If you made it to this page, we probably don’t need to convince you of backcountry skiing’s rewards—no lift lines or tickets or crowds, and plenty of solitude and raw winter wilderness. Plus the satisfaction of earning your turns.
Whether you’re making the switch from resort skiing or just starting fresh, you’ll need to get equipped for the backcountry. That means avalanche safety gear (and know-how), of course, and the right skis, boots, and bindings.
Backcountry skis, commonly known as alpine touring (AT) skis, let you free your heels for skinning, and lock them down for skiing. If you’re already comfortable downhill skiing at resorts, this is the way to go (the alternative is telemark skis, which require learning a new technique). But AT skis are not all the same. Here's how to choose the best ones for you.

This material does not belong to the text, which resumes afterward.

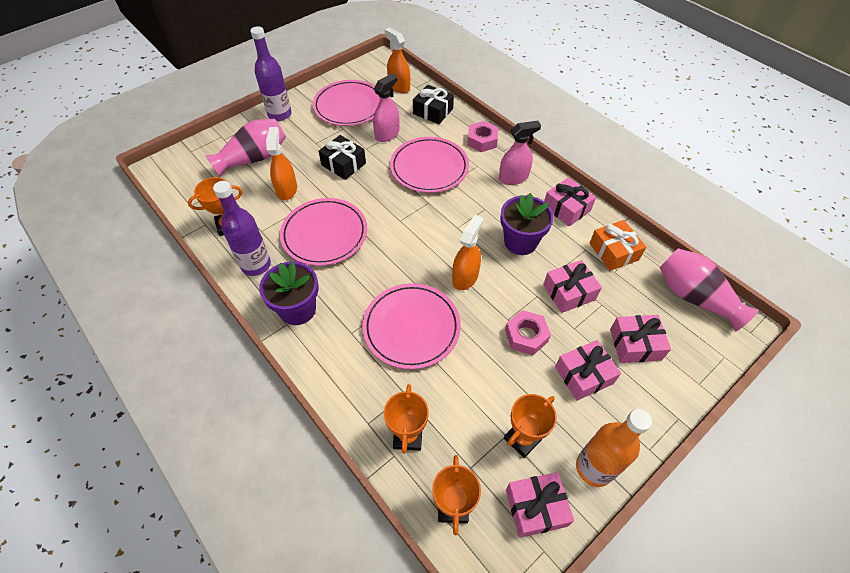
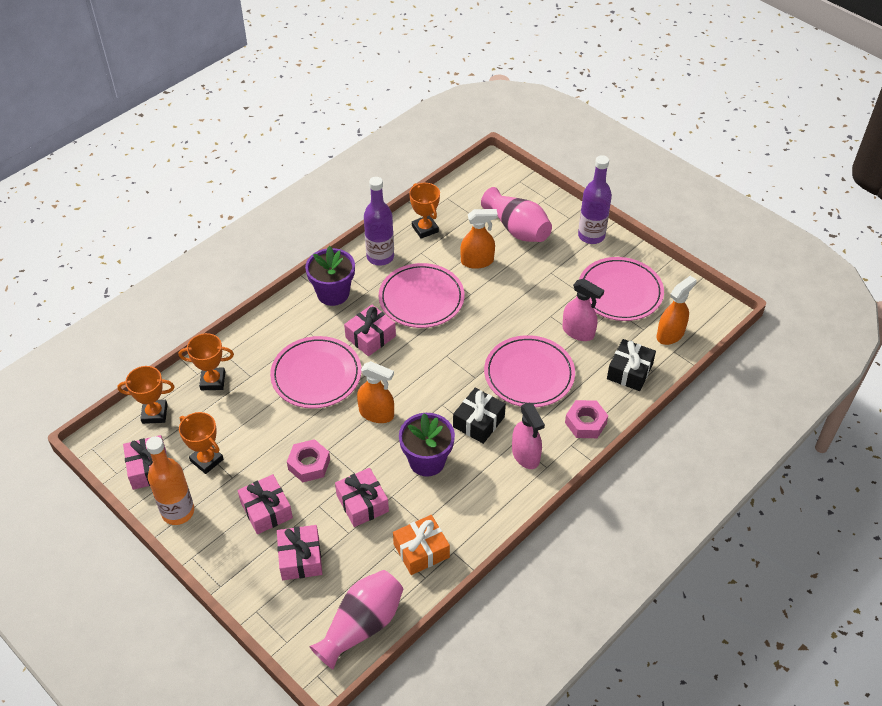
camera: 85 degrees right, 5 degrees down
black gift [319,135,366,180] -> black gift moved to [453,388,506,444]
pink gift [544,177,596,226] -> pink gift moved to [344,305,396,356]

In this guide, you'll learn about:
- Questions to Ask Yourself
- Types of AT Skis
Questions to Ask Yourself
Before you shop for AT skis, ask yourself a few questions to narrow down the choices and find the right pair for you.

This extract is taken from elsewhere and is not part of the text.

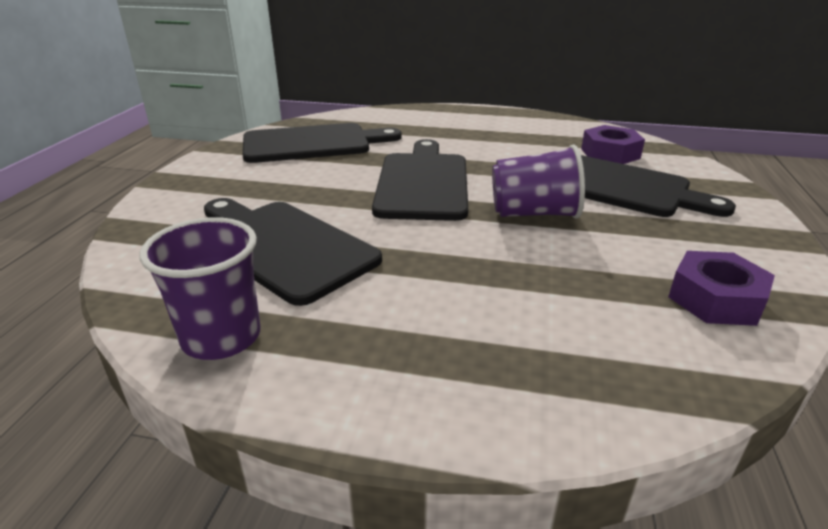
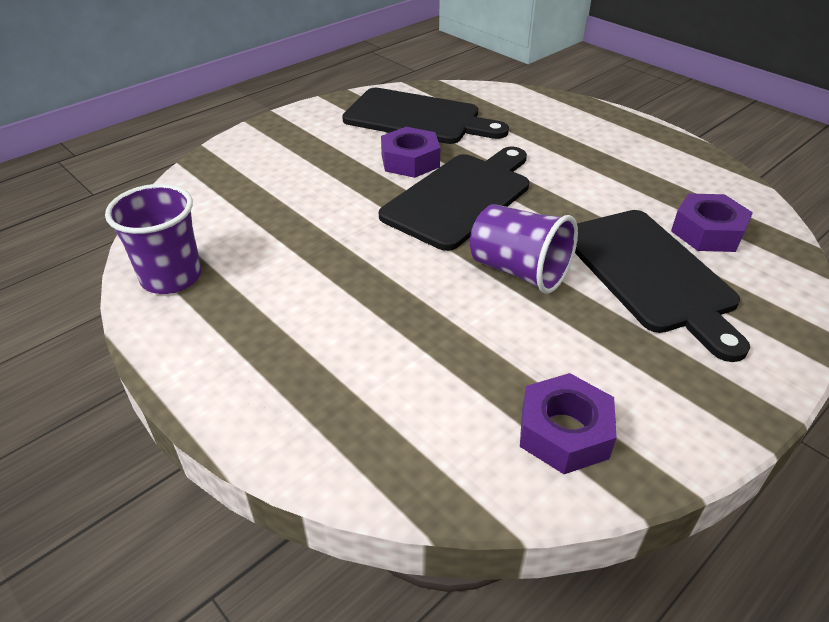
camera: 35 degrees right, 10 degrees up
black cutting board [204,198,382,306] -> none
none -> purple nut [381,127,440,178]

What is my skiing ability?
Remember, there’s no ski patrol in the backcountry. Be honest with yourself about your ability level and goals when selecting a pair of AT skis. Are you an advanced skier who likes speed and steeps, and can handle skis to match? Do you prefer intermediate terrain and making a lot of turns? Like downhill skis, your ability level and skiing style will determine the shape of the ideal AT ski for you.
What snow conditions am I hoping to ski?
Backcountry snow conditions can be variable, to say the least. Are you only going into the backcountry on powder days? (Fine, but you won’t ski very much!) Do you hope to ski all winter over a range of conditions and elevations? Or are you a spring skier looking for corn?

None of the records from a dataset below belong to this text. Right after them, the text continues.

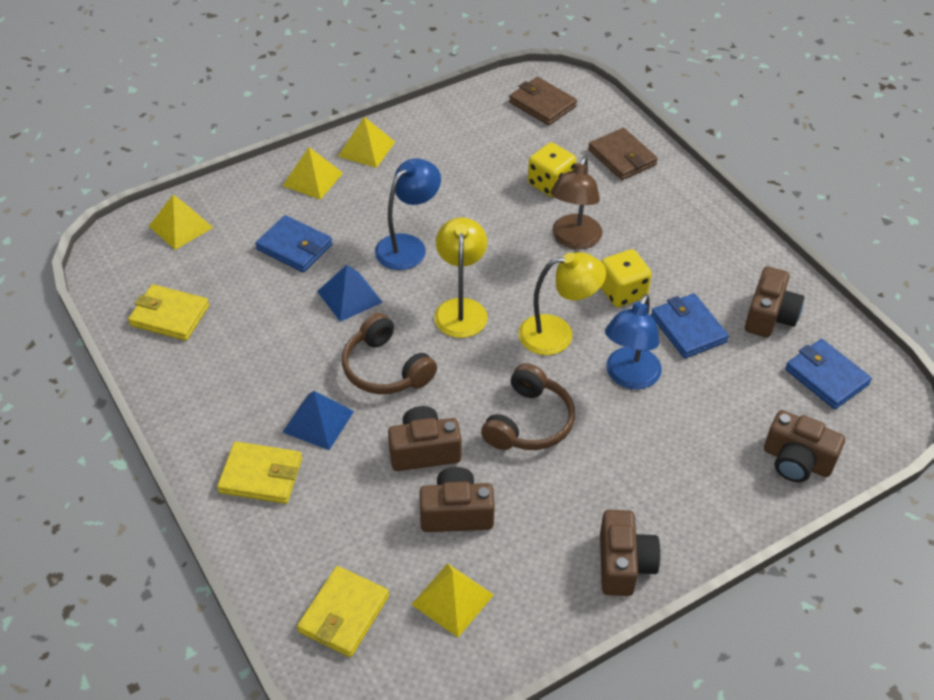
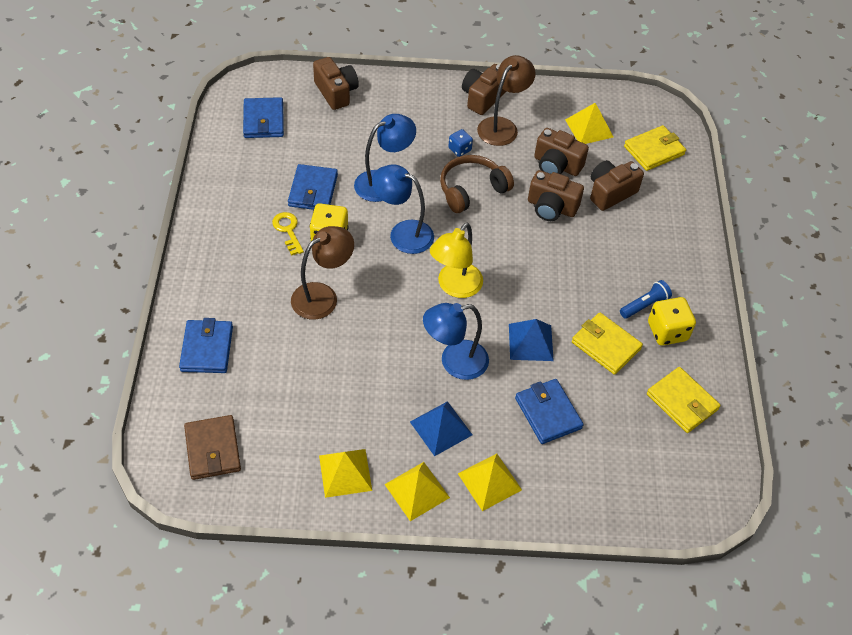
camera: 150 degrees left, 5 degrees up
yellow pyramid [149,195,213,250] -> yellow pyramid moved to [319,449,372,498]
yellow wallet [217,442,302,504] -> yellow wallet moved to [572,312,643,375]
blue pyramid [282,391,354,450] -> blue pyramid moved to [410,401,472,456]
brown headphones [342,313,437,394] -> none
yellow lamp [518,252,606,355] -> blue lamp [372,165,434,254]
yellow dice [528,142,576,197] -> yellow dice moved to [648,297,696,346]
brown wallet [588,128,658,180] -> blue wallet [179,318,233,373]
brown camera [745,266,804,338] -> brown camera moved to [590,160,644,211]
none -> yellow key [272,212,304,256]
none -> blue dice [448,129,473,157]
none -> brown lamp [477,55,535,146]
none -> blue flashlight [620,280,672,319]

Where and how do I plan to use AT gear?
AT skis are made to climb and descend, but where and how you use them will affect the style of your ideal ski. Are you hoping to ski the resort and the backcountry with one pair? Do you like steep slopes or low-angle glades? Do you want to go for long tours deep into the wilderness or short quick sidecountry trips? The weight of the ski will make a big difference when uphilling.